L’Allemagne et les Pays-Bas ont choisi de légaliser le « travail du sexe » et dépénalisé le proxénétisme. L’intimité de l’être humain mise sur le marché, on assiste à une banalisation de la prostitution et à une expansion massive de l’industrie du sexe. L’ultra libéralisme est la voie royale qu’utilisent proxénètes et réseaux pour prospérer. Les proxénètes trafiquants sont devenus des « entrepreneurs » faisant fructifier leur « entreprise ».

La « demande » entretient « l’offre », comme dans tout marché.

L’Union européenne, dans sa stratégie de lutte contre le trafic des êtres humains, recommande aux Etats membres de réduire la demande. C’est l’objectif de la proposition de loi qui responsabilise et pénalise l’acheteur, tout en protégeant et donnant des droits à l’immense majorité des personnes prostituées qui sont avant tout des victimes de violences. La Suède a fait ce choix il y a 15 ans. Les réseaux se sont quasiment tous retirés et le nombre de personnes prostituées a été divisé de moitié. La Suède a choisi de garder la sexualité et l’intime en dehors de la loi des marchés. Elle a été suivie par la Norvège et l’Islande.

Faire reculer la prostitution, c’est revaloriser le rôle de la politique

Réalistes, nous savons que si la loi est votée, la prostitution restera pratiquée, mais à titre individuel et de façon marginale. Pour les situations qui perdureront, toute politique répressive à l'encontre des personnes prostituées ayant été abrogée, une véritable politique de renforcement de l'accès aux soins et de réduction des risques sanitaires sera mise en œuvre : le gouvernement travaille avec les associations à établir un « référentiel de réduction des risques » en matière de santé pour mieux accompagner les personnes.
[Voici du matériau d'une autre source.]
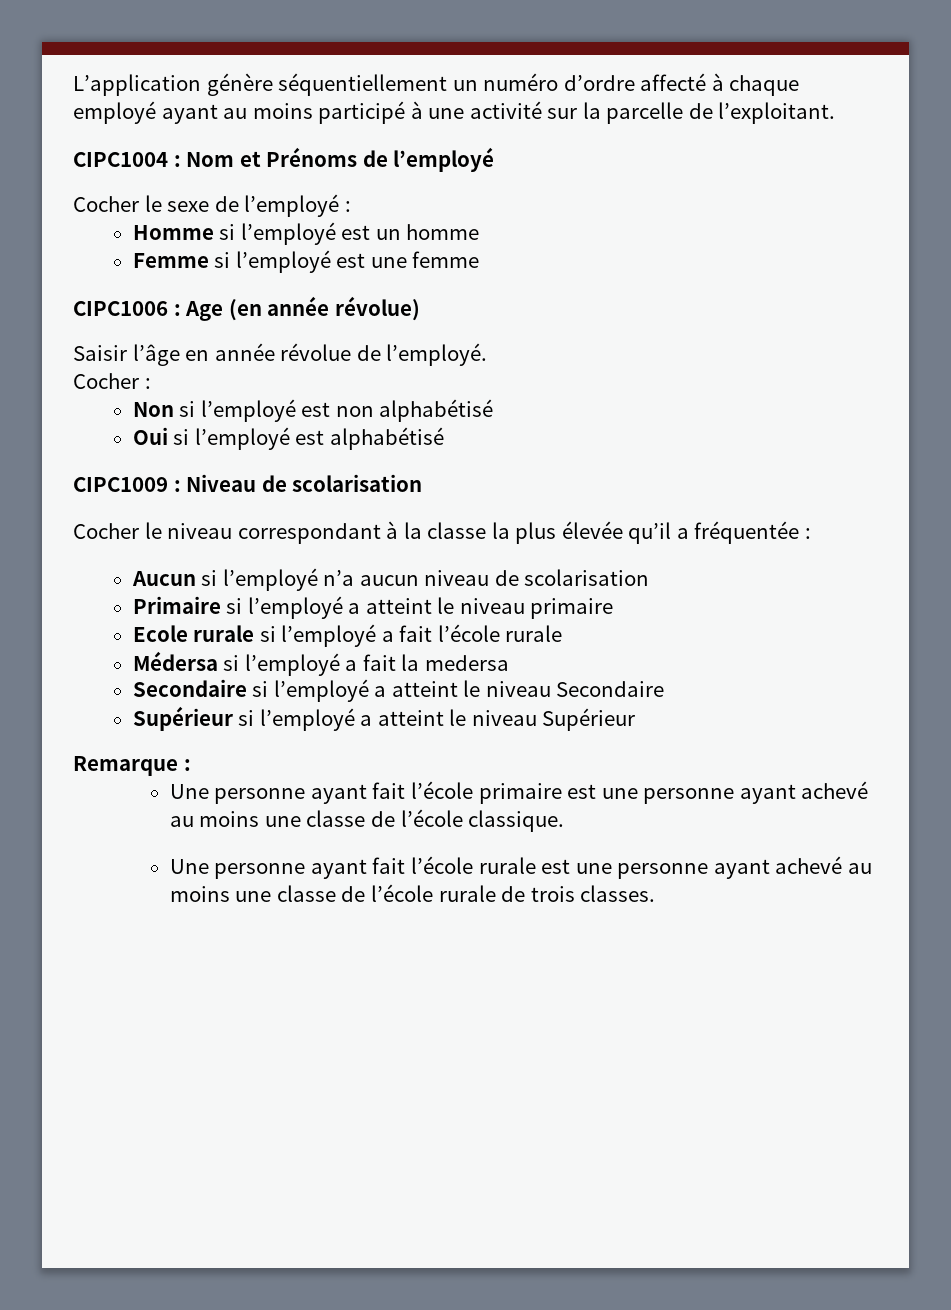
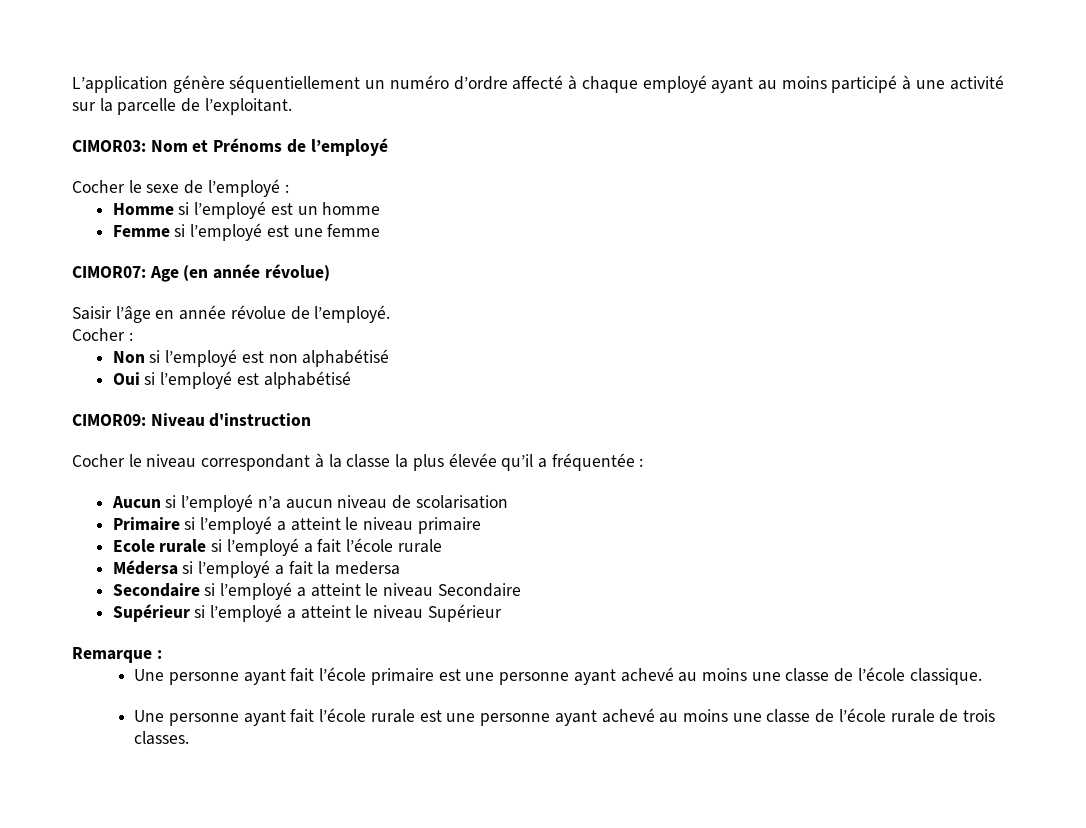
[73,152,181,167] CIPC1004 : -> [72,140,146,152] CIMOR03:
[73,301,181,316] CIPC1006 : -> [72,266,146,278] CIMOR07:
[73,474,423,492] CIPC1009 : Niveau de scolarisation -> [72,413,312,427] CIMOR09: Niveau d'instruction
Lorsque la liberté s’accompagne d’actes attentatoires à la dignité humaine, la loi, vecteur de l’intérêt général, doit intervenir. C’est un choix de société, que nous souhaitons aussi dans l’intérêt des générations à venir.

Il est de la responsabilité du Parlement de décourager ce marché sordide.

Abolitionnistes, nous sommes pour la lutte contre le système prostitutionnel.

Féministes, nous demandons aux député-es de s’engager vers une société d’égalité entre les femmes et les hommes et de protéger la dignité de la personne humaine face à la violence de la traite et de la prostitution.

Ecologistes, nous demandons aux député-es de s’engager dans la construction d’une société libérée de la prostitution et de faire barrage aux diktats de l’ultra libéralisme.

Laurence Abeille, députée,
Leïla Aïchi, sénatrice, 
Catherine Grèze, députée européenne,
Nicole Kiil-Nielsen, députée européenne, 
Jocelyne Le Boulicaut, vice-présidente de l’observatoire du genre des Verts Européens, 
Michèle Loup, ancienne conseillère régionale d'Ile-de-France en charge de l’égalité femmes/hommes, 
Anny Poursinoff, ancienne députée, co-fondatrice de la commission Femmes des Verts,
Eva Sas, députée
Arlette Zilberg, ancienne responsable de la commission féminisme EELV.